Directive: Write the next part of the squid-users mailing list thread about RAID, picking up after its final line.

Passage provided:

# # #

Re: [squid-users] RAID is good

From: Marcus Kool <marcus.kool@dont-contact.us>
Date: Wed, 26 Mar 2008 11:30:44 -0300

The point of why I started the discussion is that the statement in the wiki
"Do not use RAID under any circumstances" is at least outdated.

Most companies will trade in performance for reliability because they depend
on internet access for their business and cannot afford to have 2-48 hours
of unavailability.

Everybody knows that EMC and HP systems are much more expensive than
a JBOD but this is not a valid reason to say "Never use RAID".
"Never use RAID" implies that RAID is *BAD* which is simply not true.

 From my point of view, the wiki should say something like:

If you want cheapest, modest performance, with no availability guarantees use JBOD.
If you want cheap, modest performance and availability use RAID1/RIAD5 without
a sophisticated disk array (preferably with a RAID card that has
128+ MB battery-backed write cache).
If you want cheapest availability use RAID5 without a sophisticated disk array
If you want expensive extreme performance and availability use a sophisticated disk array.

-Marcus

Adrian Chadd wrote:
> And I'd completely agree with you; because you're comparing $EXPENSIVE
> attached storage (that generally is run as RAID) to $NOT_SO_EXPENSIVE
> local storage which doesn't have .. well, all the fruit.
>
> The EMC disk arrays, when treated as JBOD's, won't be faster. They're faster
> because you're rolling massive caches on top of RAID5+striping, or RAID1+0,
> etc.
>
> The trouble is this - none of us have access to high end storage kit,
> so developing solutions that'll work there is just not going to happen.
>
> I've just acquired a 14 disk compaq storageworks array, so at least I have
> $MANY disks to benchmark against, but its still effectively direct attach
> JBOD rather than hardware RAID.

# # #

[Collected data entries]
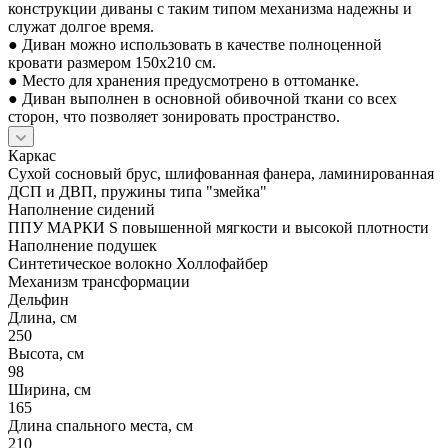
конструкции диваны с таким типом механизма надежны и
служат долгое время.
● Диван можно использовать в качестве полноценной
кровати размером 150x210 см.
● Место для хранения предусмотрено в оттоманке.
● Диван выполнен в основной обивочной ткани со всех
сторон, что позволяет зонировать пространство.
Каркас
Сухой сосновый брус, шлифованная фанера, ламинированная
ДСП и ДВП, пружины типа "змейка"
Наполнение сидений
ППУ МАРКИ S повышенной мягкости и высокой плотности
Наполнение подушек
Синтетическое волокно Холлофайбер
Механизм трансформации
Дельфин
Длина, см
250
Высота, см
98
Ширина, см
165
Длина спального места, см
210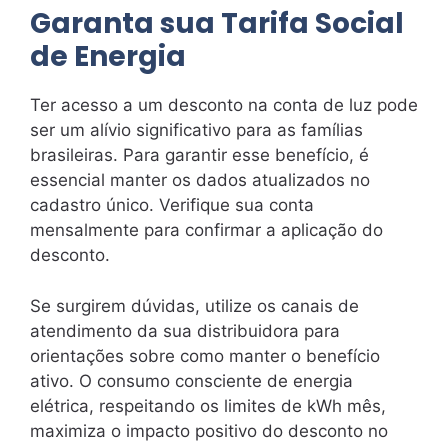
Garanta sua Tarifa Social
de Energia
Ter acesso a um desconto na conta de luz pode
ser um alívio significativo para as famílias
brasileiras. Para garantir esse benefício, é
essencial manter os dados atualizados no
cadastro único. Verifique sua conta
mensalmente para confirmar a aplicação do
desconto.
Se surgirem dúvidas, utilize os canais de
atendimento da sua distribuidora para
orientações sobre como manter o benefício
ativo. O consumo consciente de energia
elétrica, respeitando os limites de kWh mês,
maximiza o impacto positivo do desconto no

# # #

Answer area:
>
> Want this fixed? Partner with someone who can; or do the benchmarks yourself
> and publish some results. My experience with hardware RAID5 cards attached
> to disk arrays (ie, read -not- intelligent disk shelves like EMC, etc)
> is that RAID5 is somewhat slower for the Squid IO patterns. I'd repeat that,
> but I don't have a U320-enabled RAID5 card here to talk to this shelf.
>
>
>
>
> Adrian
>
> On Tue, Mar 25, 2008, Ben Hollingsworth wrote:
>>>>> One should also consider the difference between
>>>>> simple RAID and extremely advanced RAID disk systems
>>>>> (i.e. EMC and other arrays).
>>>>> The external disk arrays like EMC with internal RAID5 are simply faster
>>>>> than a JBOD of internal disks.
>>> How many write-cycles does EMC use to backup data after one
>>> system-used write cycle?
>>> How may CPU cycles does EMC spend figuring out which disk the
>>> file-slice is located on, _after_ squid has already hashed the file
>>> location to figure out which disk the file is located on?
>>>
>>> Regardless of speed, unless you can provide a RAID system which has
>>> less than one hardware disk-io read/write per system disk-io
>>> read/write you hit these theoretical limits.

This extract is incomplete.